The couple paid little in income tax – $5.3 million – but they paid $31 million in the alternative minimum tax, which applies to high-earners who use tax deductions.
The theory that the President mailed his own documents into the hands of the press is gaining ground.
The numbers look reasonable given a 1996 return showed that the tycoon paid no income tax that year.
“Is this a conspiracy too far to think that this was something he released himself?” CNN’s Gloria Borger asked.
Mr Trump said in a debate during the campaign trail that “of course” he took advantage of a tax loophole to use a loss of around $1 billion to offset paying income tax for a decade.
The White House accused MSNBC of being “desperate for ratings” and also claimed the network “stole” the returns.
“You know you are desperate for ratings when you are willing to violate the law to push a story about two pages of tax returns from over a decade ago,” the statement said.
It added: “Despite this substantial income figure and tax paid, it is totally illegal to steal and publish tax returns. The dishonest media can continue to make this part of their agenda, while the President will focus on his, which includes tax reform that will benefit all Americans.”
Mr Trump has long claimed that his returns were being audited therefore he could not release them. That claim was debunked by billionaire investor Warren Buffet.

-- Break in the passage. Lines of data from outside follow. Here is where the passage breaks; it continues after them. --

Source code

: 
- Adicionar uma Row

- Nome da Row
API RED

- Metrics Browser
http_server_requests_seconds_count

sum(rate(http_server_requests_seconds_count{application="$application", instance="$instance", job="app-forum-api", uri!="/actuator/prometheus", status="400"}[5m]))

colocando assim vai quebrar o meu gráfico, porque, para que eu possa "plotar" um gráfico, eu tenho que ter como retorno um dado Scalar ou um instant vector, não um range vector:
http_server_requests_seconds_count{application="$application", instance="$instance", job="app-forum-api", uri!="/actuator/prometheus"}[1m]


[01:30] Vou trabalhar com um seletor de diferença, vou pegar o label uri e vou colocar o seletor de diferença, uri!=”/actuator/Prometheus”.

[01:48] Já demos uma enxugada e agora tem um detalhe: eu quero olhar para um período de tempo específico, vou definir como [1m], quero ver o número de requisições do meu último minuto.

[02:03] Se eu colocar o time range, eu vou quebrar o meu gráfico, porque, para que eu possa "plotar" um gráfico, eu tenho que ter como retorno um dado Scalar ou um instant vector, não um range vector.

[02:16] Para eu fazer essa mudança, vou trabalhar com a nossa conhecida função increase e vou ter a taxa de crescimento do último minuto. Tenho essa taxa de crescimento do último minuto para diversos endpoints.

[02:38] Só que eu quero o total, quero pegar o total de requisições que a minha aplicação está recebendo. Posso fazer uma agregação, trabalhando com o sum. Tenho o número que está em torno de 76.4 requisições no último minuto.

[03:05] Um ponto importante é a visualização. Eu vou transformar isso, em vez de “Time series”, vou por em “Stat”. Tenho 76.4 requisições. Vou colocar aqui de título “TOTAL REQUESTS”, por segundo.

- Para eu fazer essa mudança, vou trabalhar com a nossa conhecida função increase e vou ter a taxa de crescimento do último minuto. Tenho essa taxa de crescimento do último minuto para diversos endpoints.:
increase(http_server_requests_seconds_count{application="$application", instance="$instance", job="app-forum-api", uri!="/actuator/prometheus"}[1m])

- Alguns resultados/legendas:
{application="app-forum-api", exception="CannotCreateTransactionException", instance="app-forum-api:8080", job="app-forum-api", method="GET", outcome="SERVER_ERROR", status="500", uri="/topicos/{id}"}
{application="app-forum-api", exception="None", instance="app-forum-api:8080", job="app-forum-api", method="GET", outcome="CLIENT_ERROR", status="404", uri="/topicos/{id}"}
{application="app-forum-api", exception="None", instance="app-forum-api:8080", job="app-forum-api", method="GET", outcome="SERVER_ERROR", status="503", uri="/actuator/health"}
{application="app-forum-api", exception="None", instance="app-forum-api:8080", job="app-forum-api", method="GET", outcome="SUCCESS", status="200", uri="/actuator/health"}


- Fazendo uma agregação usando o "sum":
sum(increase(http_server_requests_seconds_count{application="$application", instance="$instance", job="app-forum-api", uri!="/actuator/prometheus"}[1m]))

Counselor to the President Kellyane Conway said after the Inauguration that her boss would not be releasing the documents, despite a survey in January which found that 49 per cent of Mr Trump’s own supporters and 74 per cent of Americans overall wanted to see them.
“He’s not going to release his tax returns. We litigated this all through the election. People didn’t care,” she said.
There is no law which demands the President reveal his tax returns, but he is the first President to not opt for transparency.